DESCRIPTION OF THE TASK: I would like the entries transcribed word for word, please, with the pictures removed.

(Page layout parsing data)
---*---
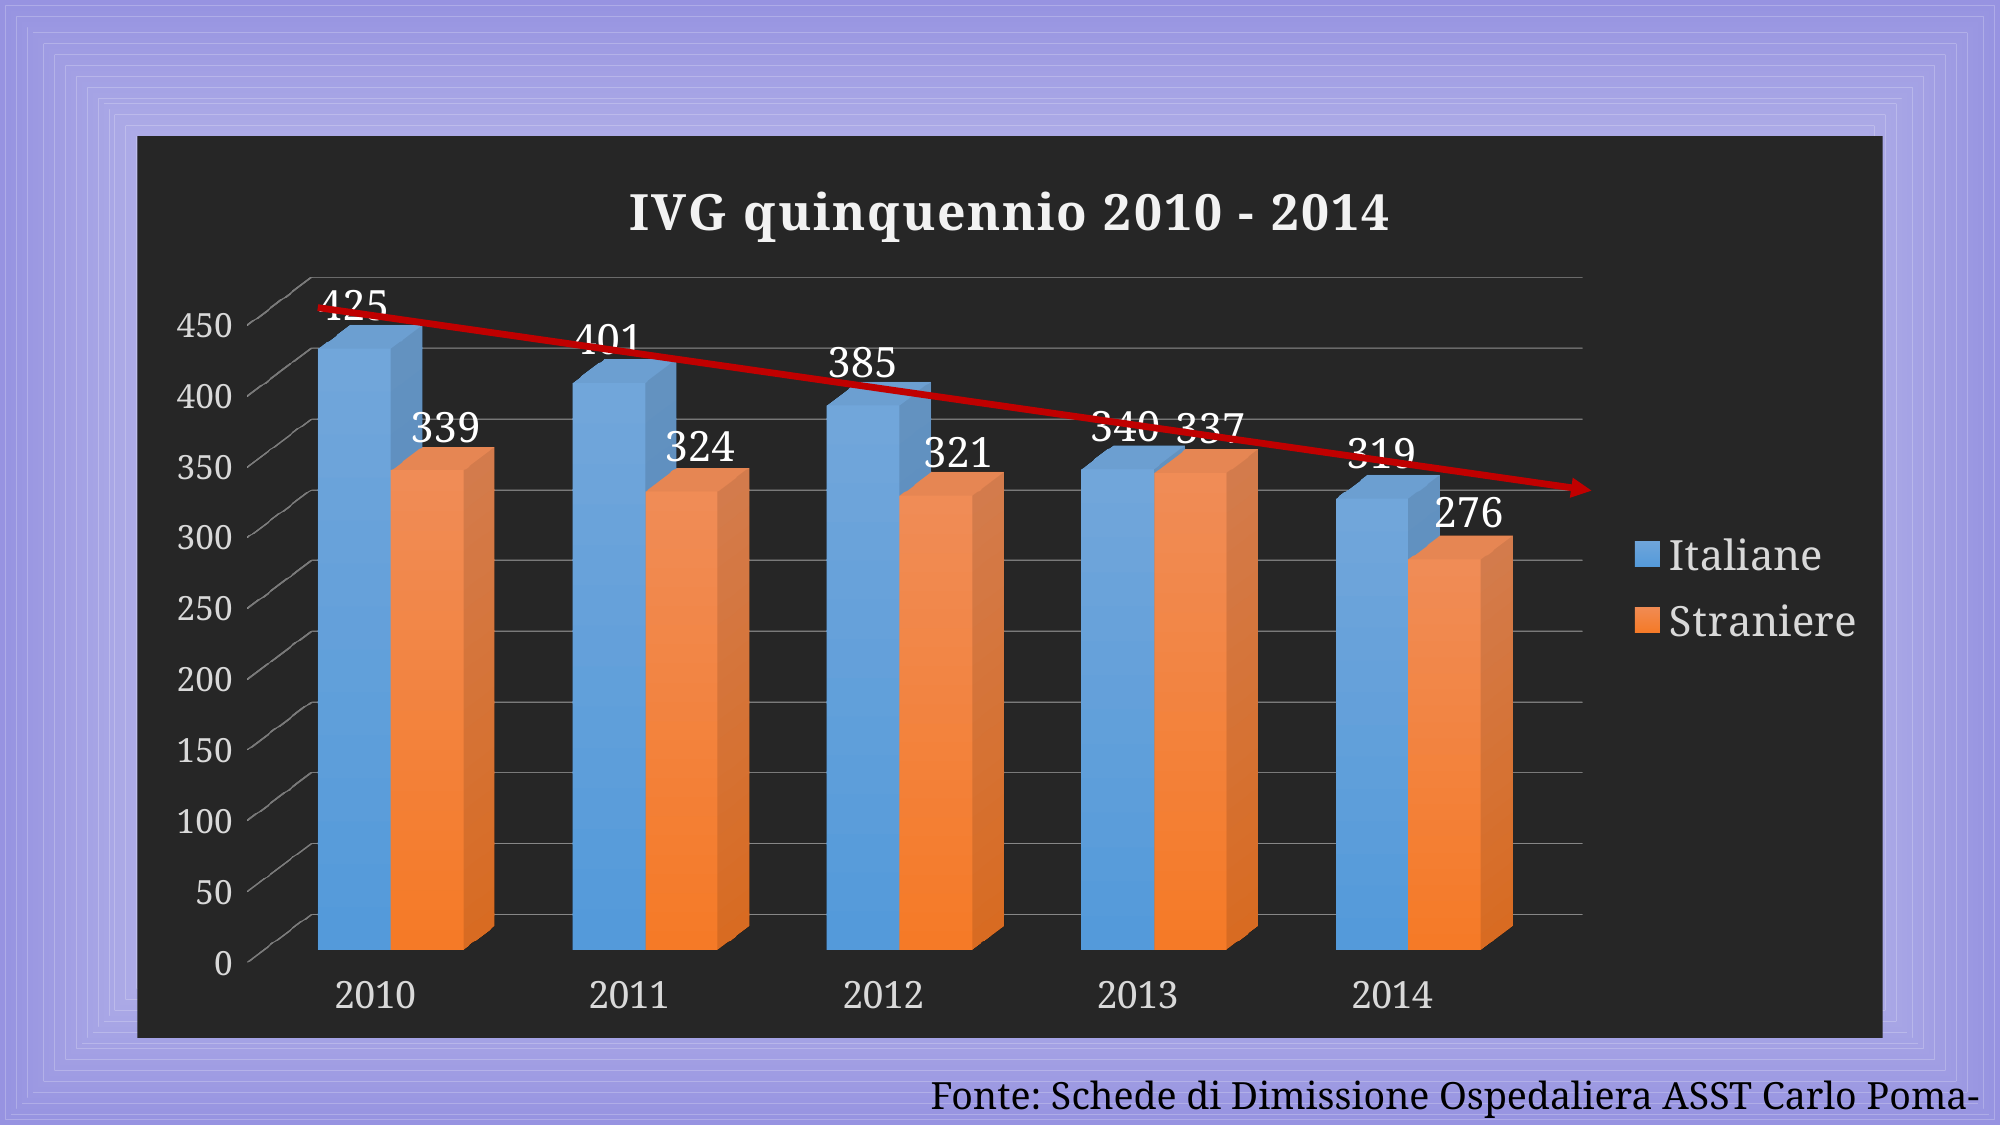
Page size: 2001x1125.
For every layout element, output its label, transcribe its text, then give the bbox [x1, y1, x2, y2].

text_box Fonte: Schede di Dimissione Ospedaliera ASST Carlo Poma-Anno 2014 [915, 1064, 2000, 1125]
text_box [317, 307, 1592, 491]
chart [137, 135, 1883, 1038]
---*---
SOLUTION TO THE PROBLEM:
Page size: 2001x1125.
For every layout element, output its label, transcribe its text, then give the bbox [x1, y1, x2, y2].

text_box Fonte: Schede di Dimissione Ospedaliera ASST Carlo Poma-Anno 2014 [915, 1064, 2000, 1125]
text_box [317, 307, 1592, 491]
chart [137, 135, 1883, 1038]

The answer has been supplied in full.